> [ASSIGNED TASK]
Please extract each line of the data below that contains the word "Kirchengemeinde".

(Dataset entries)
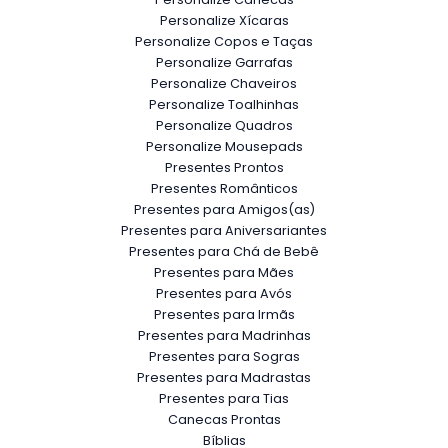
Personalize Xícaras
Personalize Copos e Taças
Personalize Garrafas
Personalize Chaveiros
Personalize Toalhinhas
Personalize Quadros
Personalize Mousepads
Presentes Prontos
Presentes Românticos
Presentes para Amigos(as)
Presentes para Aniversariantes
Presentes para Chá de Bebê
Presentes para Mães
Presentes para Avós
Presentes para Irmãs
Presentes para Madrinhas
Presentes para Sogras
Presentes para Madrastas
Presentes para Tias
Canecas Prontas
Bíblias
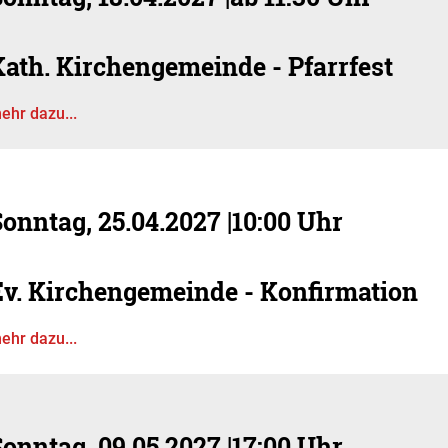
Kath. Kirchengemeinde - Pfarrfest
ehr dazu...
Sonntag, 25.04.2027
|
10:00 Uhr
Ev. Kirchengemeinde - Konfirmation
ehr dazu...
Sonntag, 09.05.2027
|
17:00 Uhr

> [THE ANSWER]
Kath. Kirchengemeinde - Pfarrfest
Ev. Kirchengemeinde - Konfirmation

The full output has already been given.